## TEXTE À LIRE
Faut-il voir derrière cette façon de penser la chose un prolongement d’un vieux déterminisme historique et fataliste Marxisant, qui soutiendrait la situation comme définitivement acquise ? Toujours est-il que la perspective de la création de centres de prélèvements financiers à divers points de passage des transactions spéculatives à l’échelle du monde, attire plus d’une chapelle politicienne, laïque, progressiste, ou religieuse. La concurrence est rude pour se positionner dans les premiers à l’entrée de tel ou tel robinet à pognon et ainsi faire prospérer sa boutique. Gageons, que cet embryon d’Etat mondial régulateur du capitalisme actuel saura organiser démocratiquement et électoralement la course à la gestion des caisses. Si pour l’heure, ATTAC est encore présenté comme un mouvement subversif par la communication capitaliste, c’est dans le double intérêt d’une part qu’il occupe le terrain de la "subversion" en marginalisant les courants mécréants qui remettraient en question la valeur même de la bulle financière spéculative, et, d’autre part, parce qu’il n’a pas éprouvé encore la nécessité d’organiser sa pérénisation avec l’aide d’un Etat mondial régulateur et gardien financé par l’organisation de la taxation des flux financiers. . Cela viendra. Et l’on sait dés lors répétition historique oblige, que l’impôt sur la spéculation servira avant tout à financer la police et la soldatesque mondialisée formant le corps d’Etat protecteur et régulateur de la pérénisation de ce nouveau capitalisme.

[Enregistrements tirés d'un jeu de données]
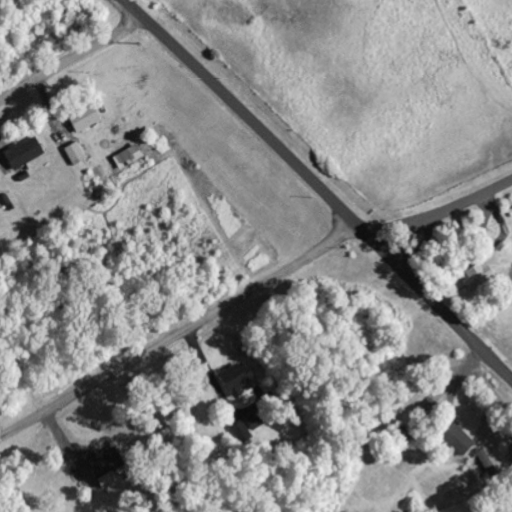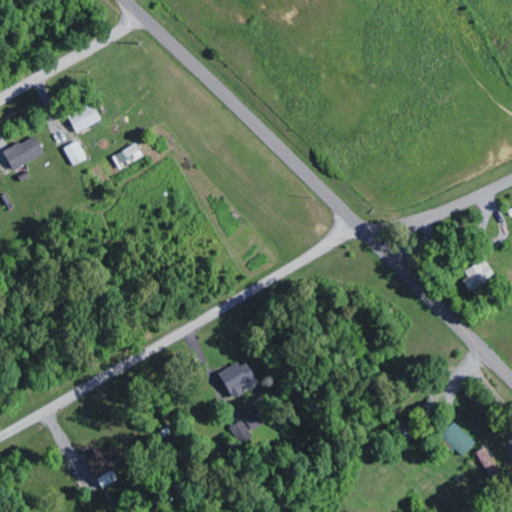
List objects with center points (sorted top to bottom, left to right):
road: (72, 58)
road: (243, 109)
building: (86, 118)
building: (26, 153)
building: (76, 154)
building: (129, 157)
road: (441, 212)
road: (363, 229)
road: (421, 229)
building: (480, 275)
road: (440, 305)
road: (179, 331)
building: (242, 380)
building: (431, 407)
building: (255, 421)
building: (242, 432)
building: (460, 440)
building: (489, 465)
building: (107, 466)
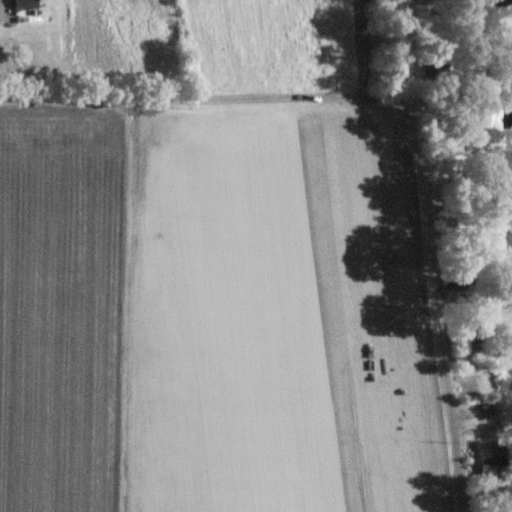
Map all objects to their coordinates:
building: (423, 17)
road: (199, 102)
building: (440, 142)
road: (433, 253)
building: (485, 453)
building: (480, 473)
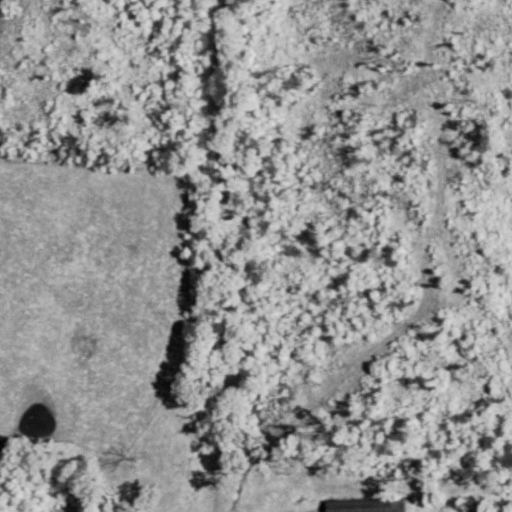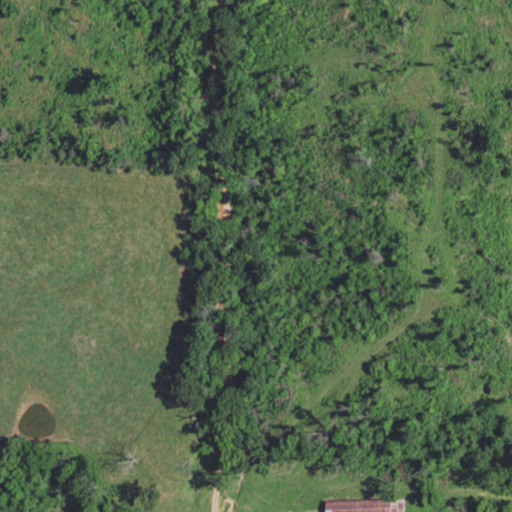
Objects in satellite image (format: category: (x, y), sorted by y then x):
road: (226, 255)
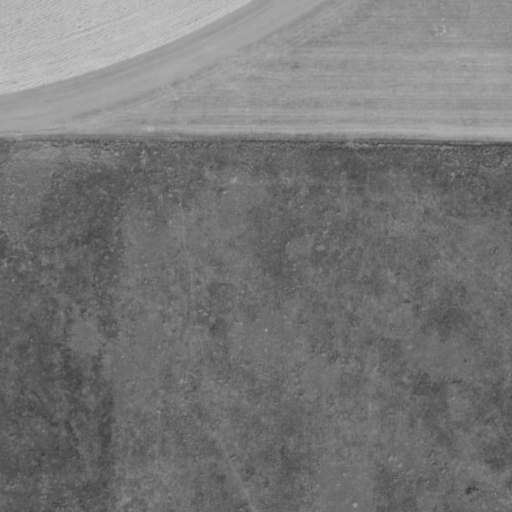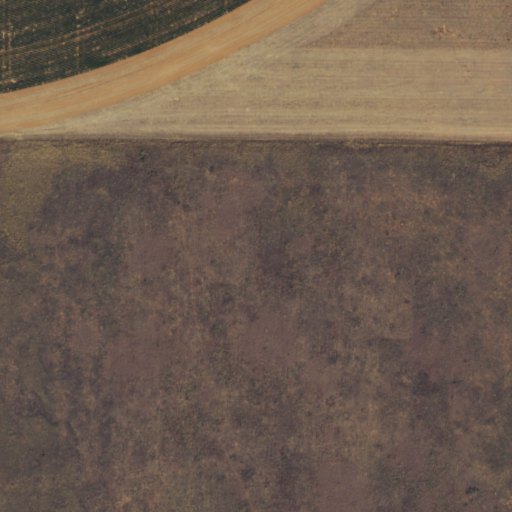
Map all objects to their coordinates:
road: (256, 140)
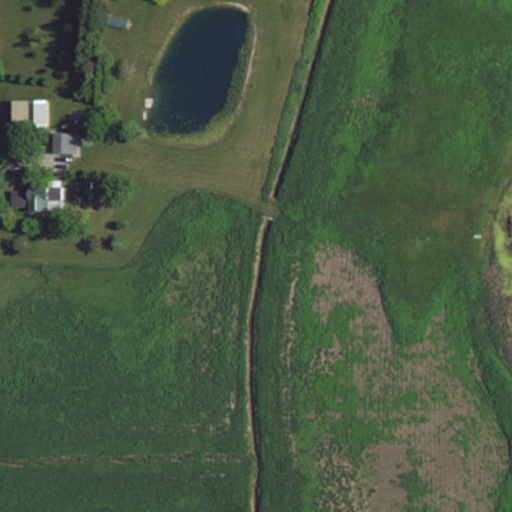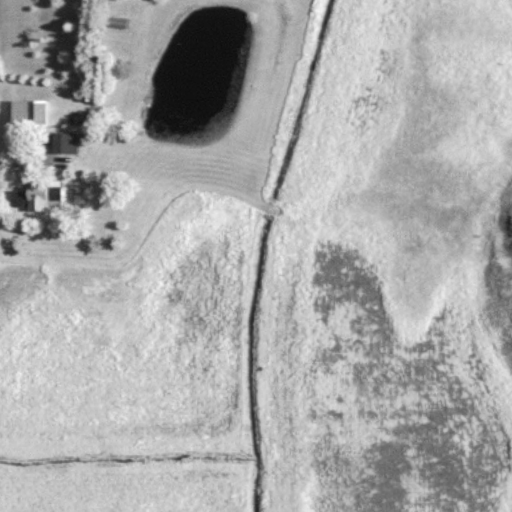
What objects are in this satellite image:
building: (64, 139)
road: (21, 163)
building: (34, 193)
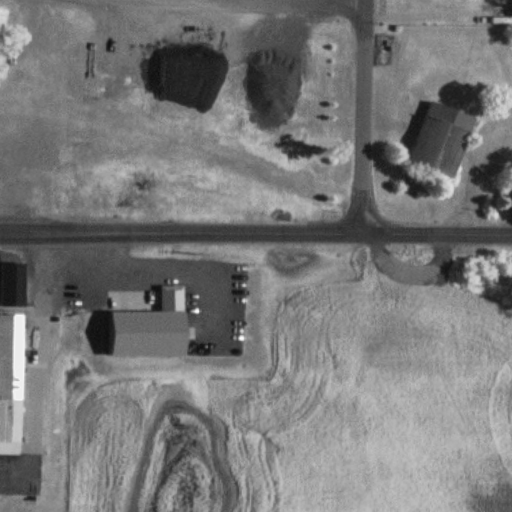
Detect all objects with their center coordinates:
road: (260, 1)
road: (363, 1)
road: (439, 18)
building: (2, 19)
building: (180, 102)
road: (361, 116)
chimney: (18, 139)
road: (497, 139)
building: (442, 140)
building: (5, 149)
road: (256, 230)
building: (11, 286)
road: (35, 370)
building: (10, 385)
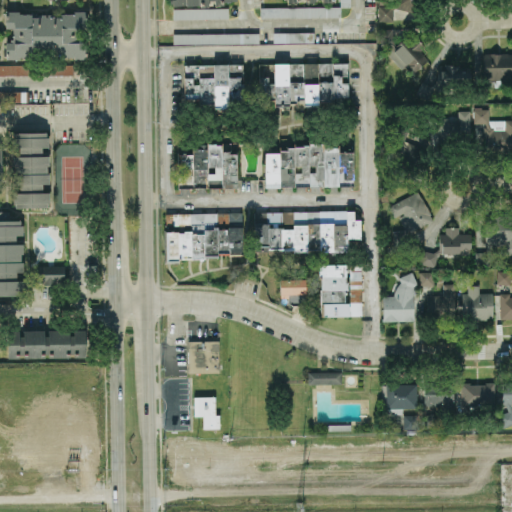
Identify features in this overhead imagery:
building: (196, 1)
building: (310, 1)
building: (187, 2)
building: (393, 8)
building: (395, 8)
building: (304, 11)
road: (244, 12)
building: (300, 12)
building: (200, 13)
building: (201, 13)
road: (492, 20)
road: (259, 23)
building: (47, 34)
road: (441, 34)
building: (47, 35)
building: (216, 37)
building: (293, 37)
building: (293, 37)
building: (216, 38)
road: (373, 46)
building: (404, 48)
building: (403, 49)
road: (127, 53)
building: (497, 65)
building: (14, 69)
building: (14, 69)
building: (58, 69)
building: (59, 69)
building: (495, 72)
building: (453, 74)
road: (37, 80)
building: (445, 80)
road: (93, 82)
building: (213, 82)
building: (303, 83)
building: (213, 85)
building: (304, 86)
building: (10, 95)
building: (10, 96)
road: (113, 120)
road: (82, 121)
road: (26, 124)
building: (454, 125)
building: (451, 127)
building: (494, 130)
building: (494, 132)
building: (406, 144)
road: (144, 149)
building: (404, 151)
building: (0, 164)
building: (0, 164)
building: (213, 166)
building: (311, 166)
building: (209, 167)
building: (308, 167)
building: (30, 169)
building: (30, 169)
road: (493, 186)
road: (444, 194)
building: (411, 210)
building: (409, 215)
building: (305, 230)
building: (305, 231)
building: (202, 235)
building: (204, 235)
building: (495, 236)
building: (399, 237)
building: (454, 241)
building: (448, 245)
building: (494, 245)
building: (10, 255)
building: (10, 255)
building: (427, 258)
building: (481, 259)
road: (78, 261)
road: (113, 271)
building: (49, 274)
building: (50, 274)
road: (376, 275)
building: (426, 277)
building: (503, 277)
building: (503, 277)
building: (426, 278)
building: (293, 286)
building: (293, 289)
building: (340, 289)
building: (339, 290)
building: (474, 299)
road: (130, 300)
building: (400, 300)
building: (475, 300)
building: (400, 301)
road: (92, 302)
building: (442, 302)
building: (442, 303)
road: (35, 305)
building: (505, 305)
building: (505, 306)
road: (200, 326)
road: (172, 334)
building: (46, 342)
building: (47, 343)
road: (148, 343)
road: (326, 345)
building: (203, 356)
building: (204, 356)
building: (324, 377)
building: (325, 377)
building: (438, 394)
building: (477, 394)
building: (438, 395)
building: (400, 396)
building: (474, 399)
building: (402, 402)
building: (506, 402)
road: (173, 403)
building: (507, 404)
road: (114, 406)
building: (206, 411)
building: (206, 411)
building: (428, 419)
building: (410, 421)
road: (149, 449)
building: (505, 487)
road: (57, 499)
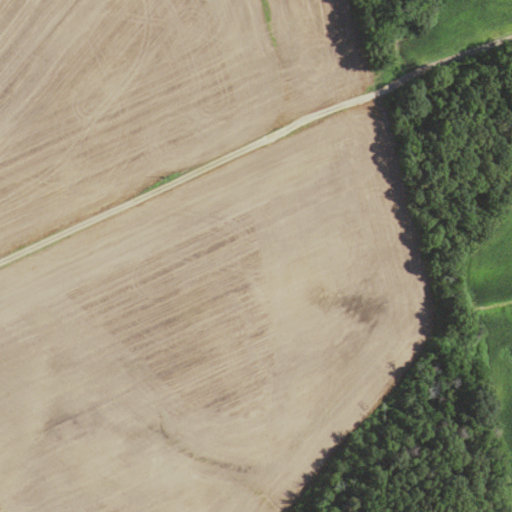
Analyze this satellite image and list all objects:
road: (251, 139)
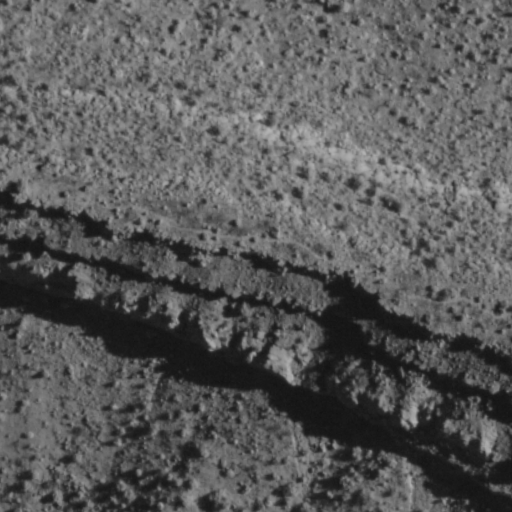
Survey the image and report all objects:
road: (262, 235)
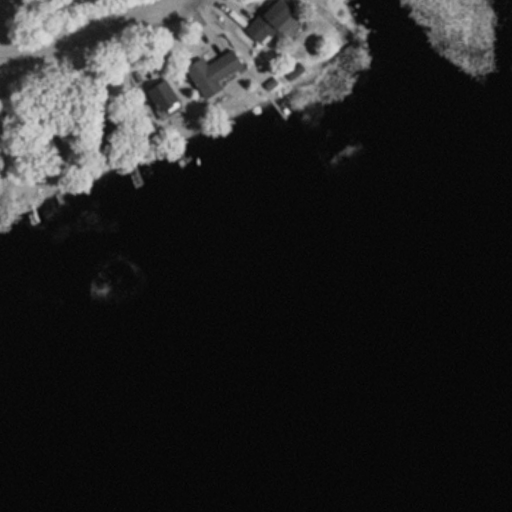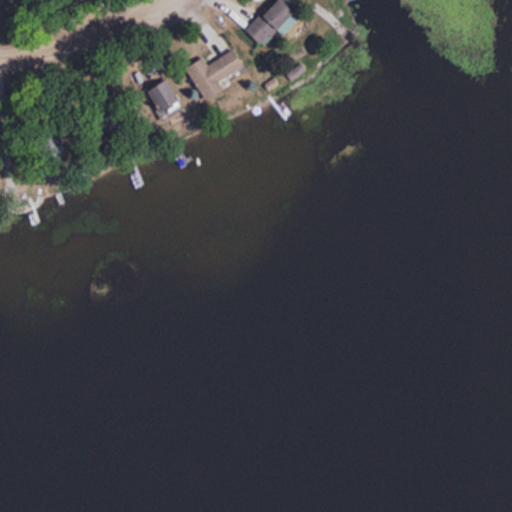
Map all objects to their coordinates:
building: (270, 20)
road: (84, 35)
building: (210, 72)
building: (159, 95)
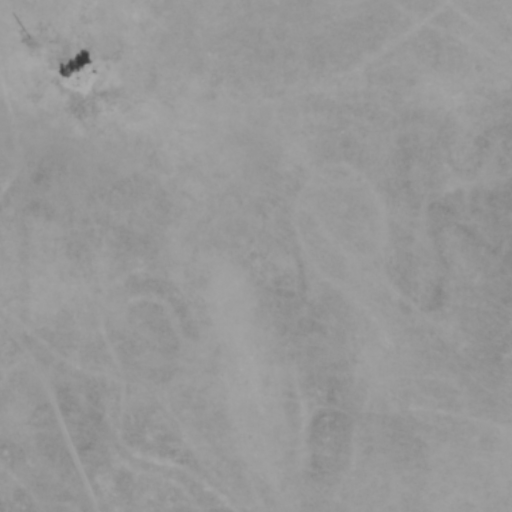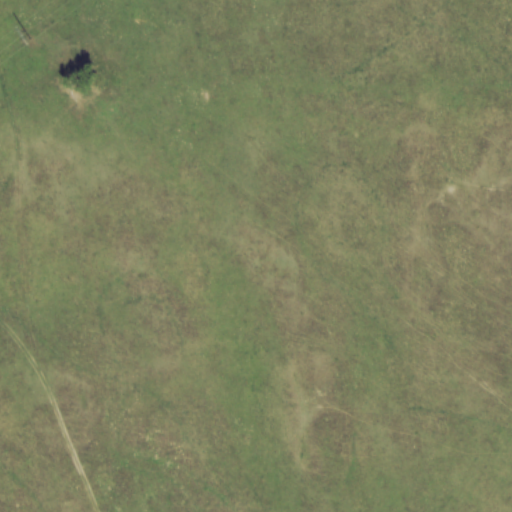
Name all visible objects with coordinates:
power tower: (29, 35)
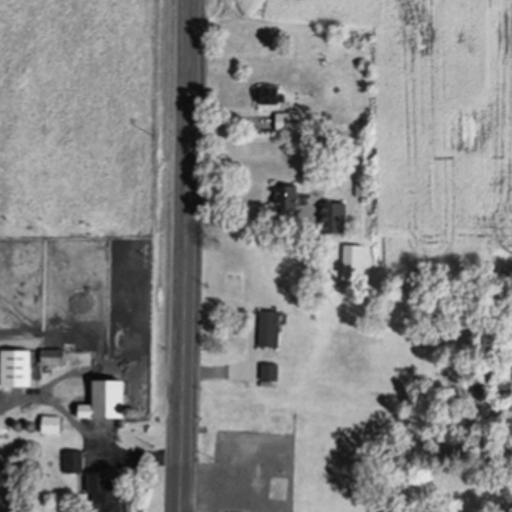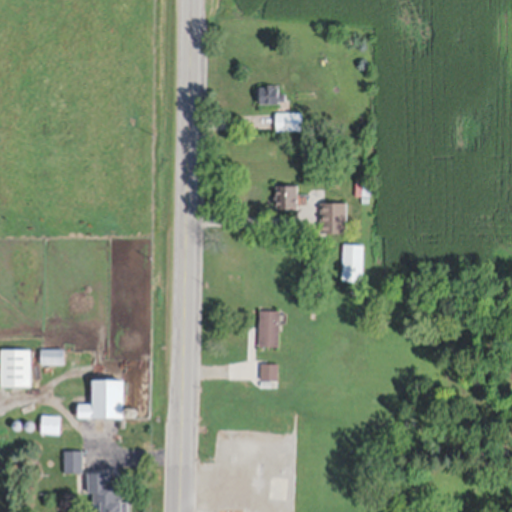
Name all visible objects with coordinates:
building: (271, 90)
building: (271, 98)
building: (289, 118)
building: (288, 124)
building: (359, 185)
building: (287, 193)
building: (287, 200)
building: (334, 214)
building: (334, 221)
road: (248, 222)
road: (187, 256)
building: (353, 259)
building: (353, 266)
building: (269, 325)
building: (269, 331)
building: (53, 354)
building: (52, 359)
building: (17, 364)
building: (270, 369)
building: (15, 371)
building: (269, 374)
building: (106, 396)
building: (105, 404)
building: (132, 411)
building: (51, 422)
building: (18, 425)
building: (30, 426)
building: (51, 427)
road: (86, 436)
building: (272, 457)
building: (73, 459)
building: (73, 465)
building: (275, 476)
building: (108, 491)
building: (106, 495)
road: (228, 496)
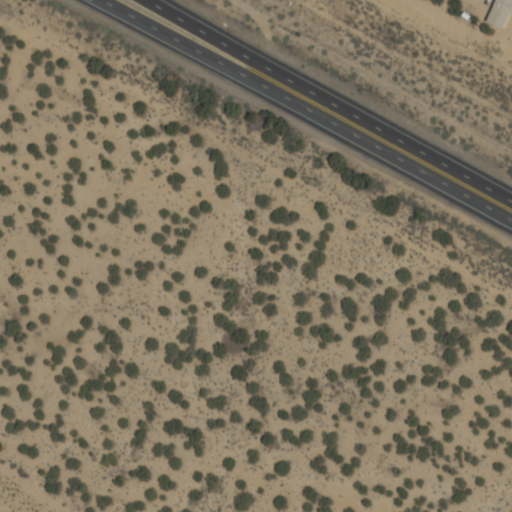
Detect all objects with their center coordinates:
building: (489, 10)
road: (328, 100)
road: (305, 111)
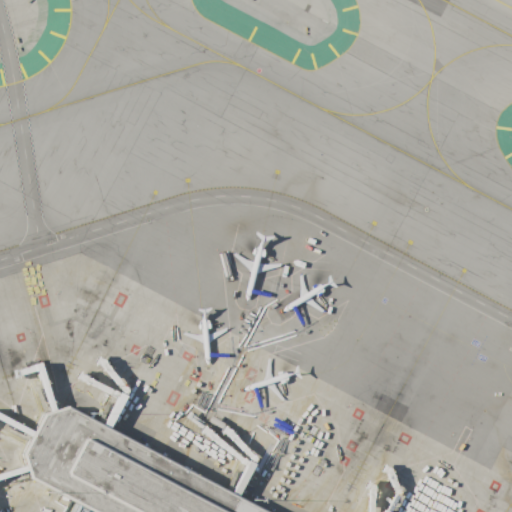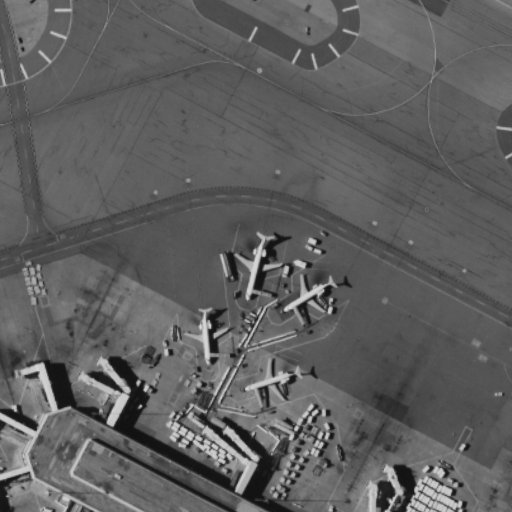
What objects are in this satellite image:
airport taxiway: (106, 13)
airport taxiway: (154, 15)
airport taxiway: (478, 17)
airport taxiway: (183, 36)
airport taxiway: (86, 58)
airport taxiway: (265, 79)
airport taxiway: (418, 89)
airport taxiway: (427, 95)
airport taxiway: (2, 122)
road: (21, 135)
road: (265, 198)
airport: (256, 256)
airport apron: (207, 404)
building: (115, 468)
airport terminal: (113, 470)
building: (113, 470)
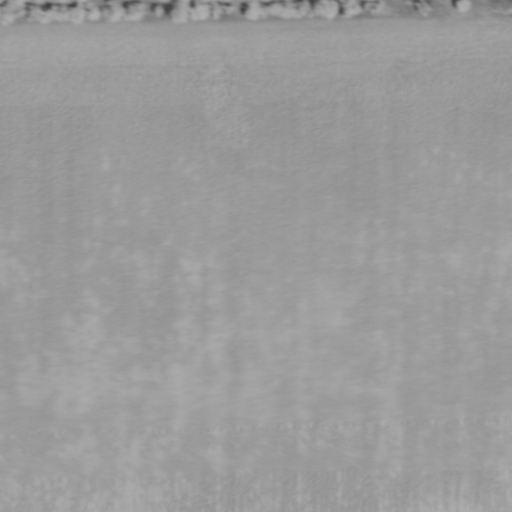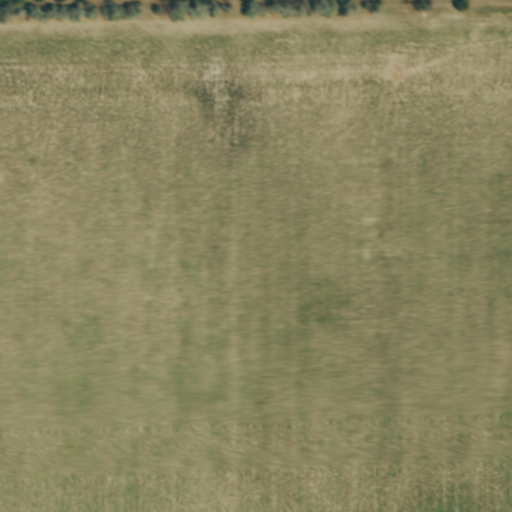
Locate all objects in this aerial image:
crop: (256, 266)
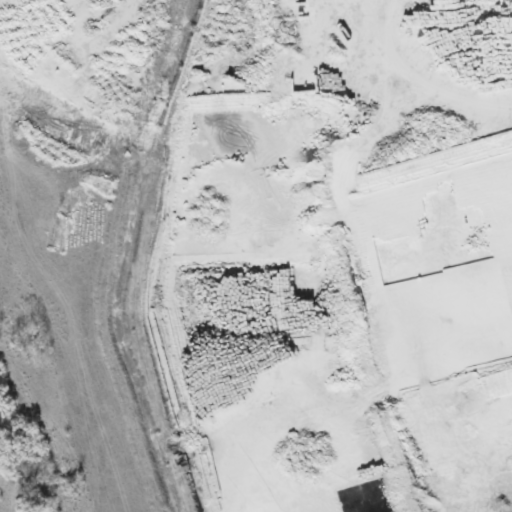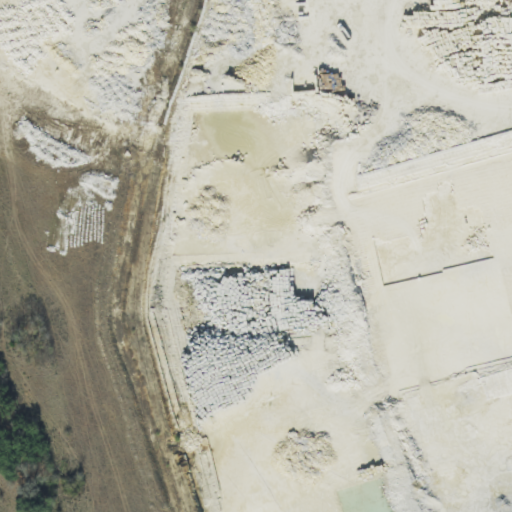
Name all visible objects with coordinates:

## CONSIGNE
Rédigez la suite du texte sur ATTAC et la taxation des flux financiers, en partant de sa dernière phrase.

## RÉPONSE ATTENDUE
D’ailleurs, l’altermondialisme, n’ayant point élaboré de politique autonome lui offrant un débouché historique, tant il est "plombé" par le concept ATTAC, il reste un mouvement d’agitation ne pouvant à court terme que servir bien malgré lui, de par sa sincérité - sinon sa naïveté-, l’avènement des protectionnismes et des souverainismes de certains Etat nations, Etats-régions, cités-Etats émergentes et consortiums privés. En coulisse, l’altermondialisme à la belle façade reste donc avant tout une mondialisation des antimondialismes politiques. La rude concurrence qui s’en suivra et le risque de guerres désastreuses, mondialisées et dangereuses aussi pour les dominants, comme continuité des négociations commerciales en échec, sera alors la situation qui précipitera le mouvement vers l’organisation de l’Etat mondial financé par les taxes sur le capitalisme financier lui-même. Inutile de dire que cet Etat financé par le capitalisme continuera de régner grâce à la peur de la misère matérielle(déjà..) entretenue artificiellement.

Il ne s’agit plus aujourd’hui face à cette marée montante inéluctable et d’une force colossale de s’épuiser à construire des digues de sable qui seront de toute façon balayée, mais de s’ancrer et de s’amarrer, afin de garder la tête hors des flots, de naviguer, de reconstruire une fédération d’amarrages permettant à l’existence, à la vie, de continuer. Ainsi des pistes essentielles contre la misère, pourraient se situer dans la négation (et non le déni) de la valeur de la finance virtuelle comme blasphème mécréant et contre la dévotion à ce capitalisme financier avec la constitution d’un projet monétaire conventionné sur la satisfaction des besoins essentiels.

Dans un contexte de retour de l’Etat régalien, mais aussi d’échec du jacobinisme centralisateur se dissolvant dans le féodalisme libéral et décentralisé, la réflexion réactivée sur le fédéralisme Proudhonien serait plus que jamais d’actualité, de même la réflexion sur l’universel et les solidarités concrètes comme formes la plus équilibrées de garantie de l’intérêt particulier de tout un chacun. Enfin, tout questionnement sur l’économie réelle des biens et des services doit prendre en compte l’entretien, le renouvellement, la préservation de notre milieu naturel.